Pur Lifestyle+—A commitment to buy at least 24 bottles per year, shipped monthly for a minimum of $60 per shipment, plus a monthly experience fee of $85. The highest level, this includes free shipping, 25% off orders, VIP event access with complimentary wine and food, access to premium and exclusive wines and access to specially curated luxury experiences like travel, local restaurant, hotel and spa packages and more.
2. Fun Winemaking Facts
Winemakers buy grapes by the half-ton, a ton, or even a “tote.” They can also purchase juice or ready-made wine for blending.
Harvest time differs depending on the varietal (type of grape), the growing region, the desired sugar content of the grapes and the weather.
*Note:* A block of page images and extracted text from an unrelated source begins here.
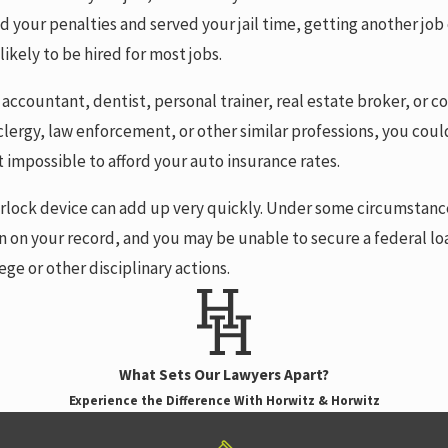
paid your penalties and served your jail time, getting another j
ikely to be hired for most jobs.
, accountant, dentist, personal trainer, real estate broker, or
g, clergy, law enforcement, or other similar professions, you coul
t impossible to afford your auto insurance rates.
interlock device can add up very quickly. Under some circumsta
n on your record, and you may be unable to secure a federal lo
ege or other disciplinary actions.
What Sets Our Lawyers Apart?
Experience the Difference With Horwitz & Horwitz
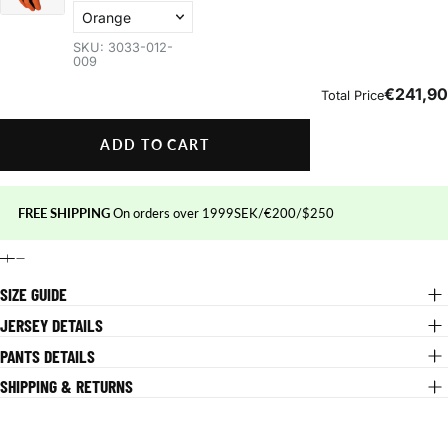
ADD TO CART
FREE SHIPPING
On orders over 1999SEK/€200/$250
SIZE GUIDE
JERSEY DETAILS
PANTS DETAILS
SHIPPING & RETURNS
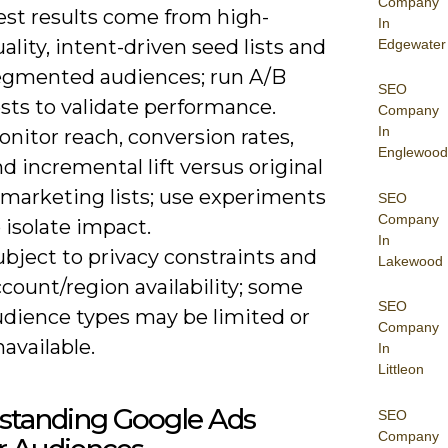
Company
est results come from high-
In
ality, intent-driven seed lists and
Edgewater
egmented audiences; run A/B
SEO
sts to validate performance.
Company
In
nitor reach, conversion rates,
Englewood
d incremental lift versus original
emarketing lists; use experiments
SEO
Company
 isolate impact.
In
bject to privacy constraints and
Lakewood
count/region availability; some
SEO
udience types may be limited or
Company
available.
In
Littleon
standing Google Ads
SEO
Company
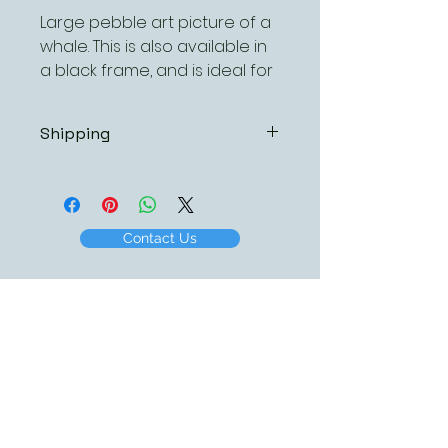
Large pebble art picture of a
whale. This is also available in
a black frame, and is ideal for
personalising with names,
dates or some special words.
Shipping
As all pebble art pictures are
hand made, we always ship via
MyHermes, this service ensures
tht your order will arrive promtly
Contact Us
and in first class condition. The
charge for this service is £4.95
per order regardless of the
number or size of pictures
ordered.
I am sure you will agree that the
small charge is excellent value
to ensure your picture(s) arrive
quickly, (normally 48 hours from
dispatch), safely and in top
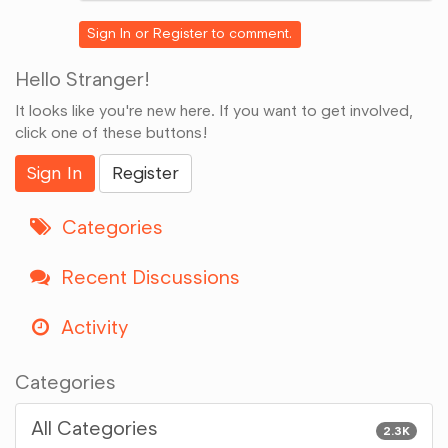
Google+
Sign In
or
Register
to comment.
Hello Stranger!
It looks like you're new here. If you want to get involved,
click one of these buttons!
Sign In
Register
Categories
Recent Discussions
Activity
Categories
All Categories
2.3K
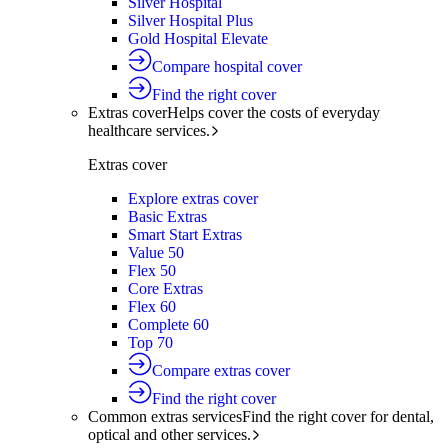
Silver Hospital
Silver Hospital Plus
Gold Hospital Elevate
Compare hospital cover
Find the right cover
Extras cover
Helps cover the costs of everyday
healthcare services.
Extras cover
Explore extras cover
Basic Extras
Smart Start Extras
Value 50
Flex 50
Core Extras
Flex 60
Complete 60
Top 70
Compare extras cover
Find the right cover
Common extras services
Find the right cover for dental,
optical and other services.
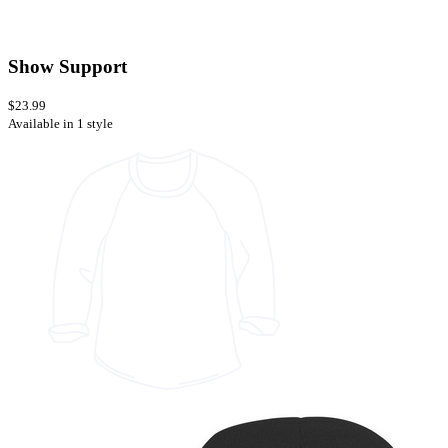
Show Support
$23.99
Available in 1 style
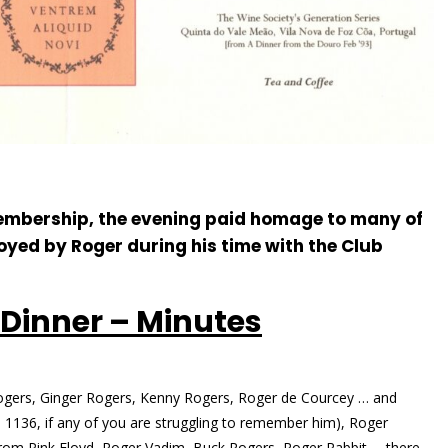
 membership, the evening paid homage to many of
yed by Roger during his time with the Club
 Dinner – Minutes
ogers, Ginger Rogers, Kenny Rogers, Roger de Courcey … and
1136, if any of you are struggling to remember him), Roger
rom Pink Floyd, Roger Vadim, Buck Rogers, Roger Rabbit … there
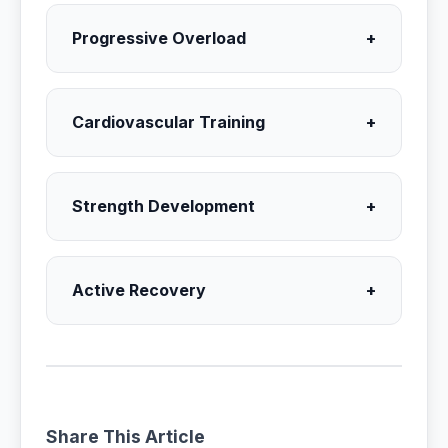
Progressive Overload
+
Cardiovascular Training
+
Strength Development
+
Active Recovery
+
Share This Article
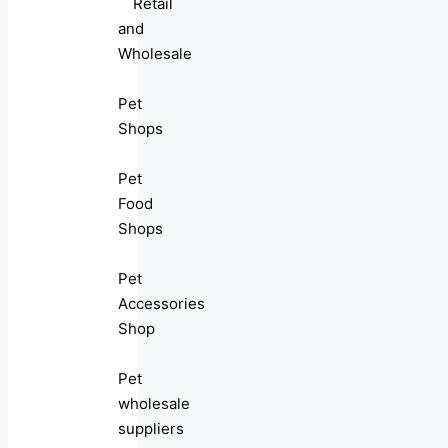
Retail
and
Wholesale
Pet
Shops
Pet
Food
Shops
Pet
Accessories
Shop
Pet
wholesale
suppliers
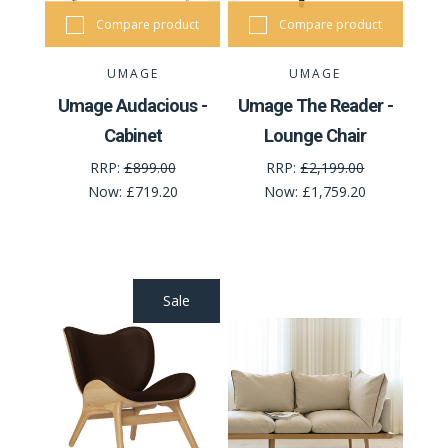
Compare product
Compare product
UMAGE
UMAGE
Umage Audacious -
Umage The Reader -
Cabinet
Lounge Chair
RRP:
£899.00
RRP:
£2,199.00
Now:
£719.20
Now:
£1,759.20
Sale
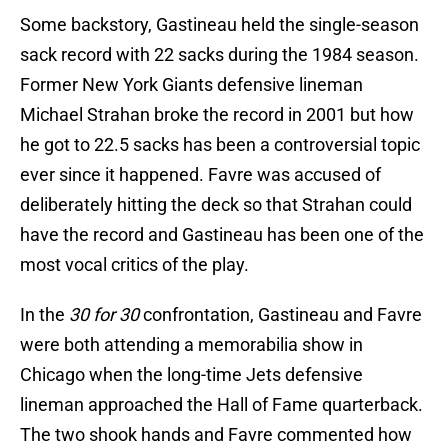
Some backstory, Gastineau held the single-season
sack record with 22 sacks during the 1984 season.
Former New York Giants defensive lineman
Michael Strahan broke the record in 2001 but how
he got to 22.5 sacks has been a controversial topic
ever since it happened. Favre was accused of
deliberately hitting the deck so that Strahan could
have the record and Gastineau has been one of the
most vocal critics of the play.
In the
30 for 30
confrontation, Gastineau and Favre
were both attending a memorabilia show in
Chicago when the long-time Jets defensive
lineman approached the Hall of Fame quarterback.
The two shook hands and Favre commented how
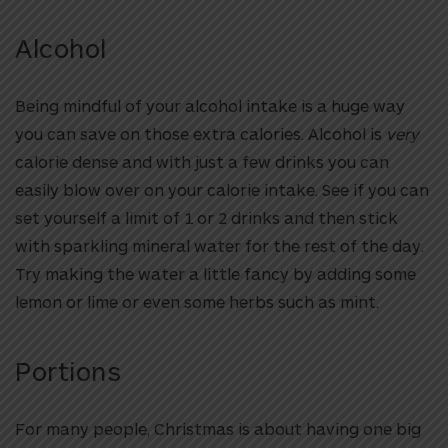
Alcohol
Being mindful of your alcohol intake is a huge way
you can save on those extra calories. Alcohol is
very
calorie dense and with just a few drinks you can
easily blow over on your calorie intake. See if you can
set yourself a limit of 1 or 2 drinks and then stick
with sparkling mineral water for the rest of the day.
Try making the water a little fancy by adding some
lemon or lime or even some herbs such as mint.
Portions
For many people, Christmas is about having one big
The wooden barrels used for aging wines are “toasted” meaning they’re charred on the inside at various levels to produce different flavor characteristics in each wine. They range from light to medium to medium plus to heavy. The age of the barrel is also a consideration in winemaking; the older the barrel, the softer the impression it will leave on the final product.
While Pur Noire wines are aged in French oak, wines can be aged in all kinds of materials including stainless steel, clay and concrete.
What’s the difference between French oak and American oak? The former is lighter in density and adds more tannins (a naturally occurring chemical compound adding bitterness, astringency and complexity of flavor) as well as a subtler impression on the wine. The latter produces sweeter, bolder wines and is denser in composition, weighing up to twice as much. The price difference is also notable. A French oak barrel is double the price of its American equivalent.
“Old-world” style wines tend to have lower alcohol, increased minerality, more subtlety in fruit and a lighter body. Pur Noire’s signature style is considered “new world,” meaning it’s higher in alcohol, heavier bodied and fruit forward.